▸ **How to complete this task**: Going through the entries, how many lines include the string "linejoin"? Answer only with the number.

[Opening Records for this task section]

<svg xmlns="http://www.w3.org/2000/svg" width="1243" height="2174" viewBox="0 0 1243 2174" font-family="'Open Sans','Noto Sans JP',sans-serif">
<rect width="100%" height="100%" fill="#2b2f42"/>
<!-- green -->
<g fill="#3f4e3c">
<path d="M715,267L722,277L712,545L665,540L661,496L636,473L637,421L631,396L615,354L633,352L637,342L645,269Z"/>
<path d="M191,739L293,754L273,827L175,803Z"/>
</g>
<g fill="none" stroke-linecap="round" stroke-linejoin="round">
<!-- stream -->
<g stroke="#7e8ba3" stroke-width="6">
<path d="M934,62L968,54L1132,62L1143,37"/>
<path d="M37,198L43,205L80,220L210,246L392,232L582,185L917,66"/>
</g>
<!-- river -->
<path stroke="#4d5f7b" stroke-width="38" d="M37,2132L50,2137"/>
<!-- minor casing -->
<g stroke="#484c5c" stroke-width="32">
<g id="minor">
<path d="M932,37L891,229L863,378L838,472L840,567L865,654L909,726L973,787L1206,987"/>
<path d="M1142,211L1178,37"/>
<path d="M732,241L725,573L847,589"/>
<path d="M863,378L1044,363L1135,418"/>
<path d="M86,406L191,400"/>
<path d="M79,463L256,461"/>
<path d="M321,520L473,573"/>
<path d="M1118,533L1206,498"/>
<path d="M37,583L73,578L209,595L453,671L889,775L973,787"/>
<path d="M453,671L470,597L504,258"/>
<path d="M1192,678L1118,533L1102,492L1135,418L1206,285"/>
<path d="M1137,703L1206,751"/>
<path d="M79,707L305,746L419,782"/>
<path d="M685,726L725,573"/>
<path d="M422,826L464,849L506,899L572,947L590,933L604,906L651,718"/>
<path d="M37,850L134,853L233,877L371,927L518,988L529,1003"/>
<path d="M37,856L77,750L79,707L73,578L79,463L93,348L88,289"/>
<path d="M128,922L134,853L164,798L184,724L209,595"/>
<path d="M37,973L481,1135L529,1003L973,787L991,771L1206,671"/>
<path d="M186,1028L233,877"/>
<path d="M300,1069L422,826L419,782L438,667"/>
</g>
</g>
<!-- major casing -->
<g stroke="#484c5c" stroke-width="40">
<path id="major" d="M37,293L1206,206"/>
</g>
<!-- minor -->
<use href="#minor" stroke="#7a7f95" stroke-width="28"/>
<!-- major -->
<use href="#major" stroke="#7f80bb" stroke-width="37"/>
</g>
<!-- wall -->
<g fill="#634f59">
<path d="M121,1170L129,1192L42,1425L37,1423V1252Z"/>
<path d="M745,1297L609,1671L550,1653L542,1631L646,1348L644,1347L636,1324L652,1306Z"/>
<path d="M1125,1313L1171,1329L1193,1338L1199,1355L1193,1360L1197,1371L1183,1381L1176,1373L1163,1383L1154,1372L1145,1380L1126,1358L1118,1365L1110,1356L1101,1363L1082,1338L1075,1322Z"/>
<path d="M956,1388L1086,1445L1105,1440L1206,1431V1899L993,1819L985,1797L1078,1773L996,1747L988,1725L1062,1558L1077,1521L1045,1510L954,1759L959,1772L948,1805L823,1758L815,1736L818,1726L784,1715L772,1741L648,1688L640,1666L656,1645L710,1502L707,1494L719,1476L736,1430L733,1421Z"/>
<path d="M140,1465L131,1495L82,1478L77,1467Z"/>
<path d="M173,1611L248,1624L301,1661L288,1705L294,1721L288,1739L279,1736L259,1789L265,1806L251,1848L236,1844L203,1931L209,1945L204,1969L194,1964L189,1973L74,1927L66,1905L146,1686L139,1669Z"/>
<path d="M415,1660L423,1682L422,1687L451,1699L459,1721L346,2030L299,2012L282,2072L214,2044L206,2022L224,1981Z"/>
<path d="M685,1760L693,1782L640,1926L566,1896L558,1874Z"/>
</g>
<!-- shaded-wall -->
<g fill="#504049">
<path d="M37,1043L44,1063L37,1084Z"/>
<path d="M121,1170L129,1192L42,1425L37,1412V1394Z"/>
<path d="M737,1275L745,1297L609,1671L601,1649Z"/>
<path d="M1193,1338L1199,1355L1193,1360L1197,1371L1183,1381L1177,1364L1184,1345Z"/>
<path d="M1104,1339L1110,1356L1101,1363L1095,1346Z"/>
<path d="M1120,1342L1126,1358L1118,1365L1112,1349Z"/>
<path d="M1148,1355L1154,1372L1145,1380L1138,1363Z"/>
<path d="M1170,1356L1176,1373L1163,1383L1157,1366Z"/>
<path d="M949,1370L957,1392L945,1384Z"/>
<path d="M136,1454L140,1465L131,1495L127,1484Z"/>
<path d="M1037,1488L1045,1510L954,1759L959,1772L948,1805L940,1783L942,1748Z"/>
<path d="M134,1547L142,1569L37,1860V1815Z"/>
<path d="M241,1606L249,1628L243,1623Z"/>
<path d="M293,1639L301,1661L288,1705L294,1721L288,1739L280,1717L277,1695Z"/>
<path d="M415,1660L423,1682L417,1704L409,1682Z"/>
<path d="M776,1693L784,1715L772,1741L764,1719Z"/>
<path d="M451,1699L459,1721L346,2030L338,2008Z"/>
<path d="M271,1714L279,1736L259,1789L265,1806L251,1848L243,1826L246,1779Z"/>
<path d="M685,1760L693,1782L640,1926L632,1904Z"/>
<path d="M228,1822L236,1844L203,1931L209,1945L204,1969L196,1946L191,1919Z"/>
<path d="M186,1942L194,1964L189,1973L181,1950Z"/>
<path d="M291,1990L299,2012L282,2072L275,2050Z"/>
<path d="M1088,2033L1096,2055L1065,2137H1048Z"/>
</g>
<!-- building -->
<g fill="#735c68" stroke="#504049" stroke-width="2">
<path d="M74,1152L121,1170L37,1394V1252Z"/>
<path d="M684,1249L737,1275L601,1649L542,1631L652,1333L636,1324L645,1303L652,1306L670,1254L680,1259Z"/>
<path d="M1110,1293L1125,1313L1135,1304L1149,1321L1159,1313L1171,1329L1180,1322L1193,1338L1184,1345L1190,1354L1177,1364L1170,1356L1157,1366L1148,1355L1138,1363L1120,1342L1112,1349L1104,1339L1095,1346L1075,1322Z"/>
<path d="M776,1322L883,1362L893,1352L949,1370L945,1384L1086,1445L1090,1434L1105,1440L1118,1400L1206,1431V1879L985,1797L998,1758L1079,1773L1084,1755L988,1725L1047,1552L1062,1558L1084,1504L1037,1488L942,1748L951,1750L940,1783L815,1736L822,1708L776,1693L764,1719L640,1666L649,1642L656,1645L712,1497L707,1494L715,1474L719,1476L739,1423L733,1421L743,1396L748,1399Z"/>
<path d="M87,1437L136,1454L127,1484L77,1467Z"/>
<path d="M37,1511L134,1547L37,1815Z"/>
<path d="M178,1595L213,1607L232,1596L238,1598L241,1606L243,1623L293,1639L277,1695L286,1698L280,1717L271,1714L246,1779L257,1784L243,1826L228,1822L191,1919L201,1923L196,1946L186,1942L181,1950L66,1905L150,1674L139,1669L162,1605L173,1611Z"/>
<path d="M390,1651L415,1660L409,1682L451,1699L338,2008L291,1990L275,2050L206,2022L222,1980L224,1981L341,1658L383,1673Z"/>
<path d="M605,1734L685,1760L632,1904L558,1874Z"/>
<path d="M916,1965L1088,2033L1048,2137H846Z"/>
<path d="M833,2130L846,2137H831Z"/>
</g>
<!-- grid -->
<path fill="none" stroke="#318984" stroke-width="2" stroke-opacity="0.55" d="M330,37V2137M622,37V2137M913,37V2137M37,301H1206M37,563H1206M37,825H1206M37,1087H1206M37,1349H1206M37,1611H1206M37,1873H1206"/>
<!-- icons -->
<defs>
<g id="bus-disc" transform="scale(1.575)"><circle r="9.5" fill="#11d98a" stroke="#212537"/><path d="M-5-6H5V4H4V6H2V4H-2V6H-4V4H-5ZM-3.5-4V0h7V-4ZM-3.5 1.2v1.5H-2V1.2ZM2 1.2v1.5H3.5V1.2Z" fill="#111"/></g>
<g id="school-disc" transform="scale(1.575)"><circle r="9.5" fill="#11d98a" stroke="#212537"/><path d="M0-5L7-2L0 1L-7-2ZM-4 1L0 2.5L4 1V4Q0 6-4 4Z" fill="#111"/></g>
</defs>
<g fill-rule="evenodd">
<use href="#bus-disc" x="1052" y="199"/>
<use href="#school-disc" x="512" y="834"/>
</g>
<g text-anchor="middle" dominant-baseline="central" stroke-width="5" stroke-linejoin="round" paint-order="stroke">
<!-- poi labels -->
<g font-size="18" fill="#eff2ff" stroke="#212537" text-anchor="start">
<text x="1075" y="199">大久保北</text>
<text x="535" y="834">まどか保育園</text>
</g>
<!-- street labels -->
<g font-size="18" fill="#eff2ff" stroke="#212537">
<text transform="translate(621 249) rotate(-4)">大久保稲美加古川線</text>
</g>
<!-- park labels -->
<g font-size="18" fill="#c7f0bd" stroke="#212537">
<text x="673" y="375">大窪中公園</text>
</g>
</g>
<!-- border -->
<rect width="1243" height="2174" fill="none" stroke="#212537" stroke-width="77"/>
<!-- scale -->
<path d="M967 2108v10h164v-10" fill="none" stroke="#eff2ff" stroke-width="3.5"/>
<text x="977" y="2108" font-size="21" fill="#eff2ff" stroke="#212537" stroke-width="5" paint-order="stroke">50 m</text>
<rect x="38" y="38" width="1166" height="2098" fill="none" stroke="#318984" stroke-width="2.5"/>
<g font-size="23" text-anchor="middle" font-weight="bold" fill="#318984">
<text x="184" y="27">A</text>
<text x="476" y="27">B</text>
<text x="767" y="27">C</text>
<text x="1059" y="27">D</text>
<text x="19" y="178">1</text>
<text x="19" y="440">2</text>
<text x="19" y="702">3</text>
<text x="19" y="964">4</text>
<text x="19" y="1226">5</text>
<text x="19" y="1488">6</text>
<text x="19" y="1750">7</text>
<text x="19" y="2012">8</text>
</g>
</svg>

[Closing Records for this task section]

▸ **The completed task**: 2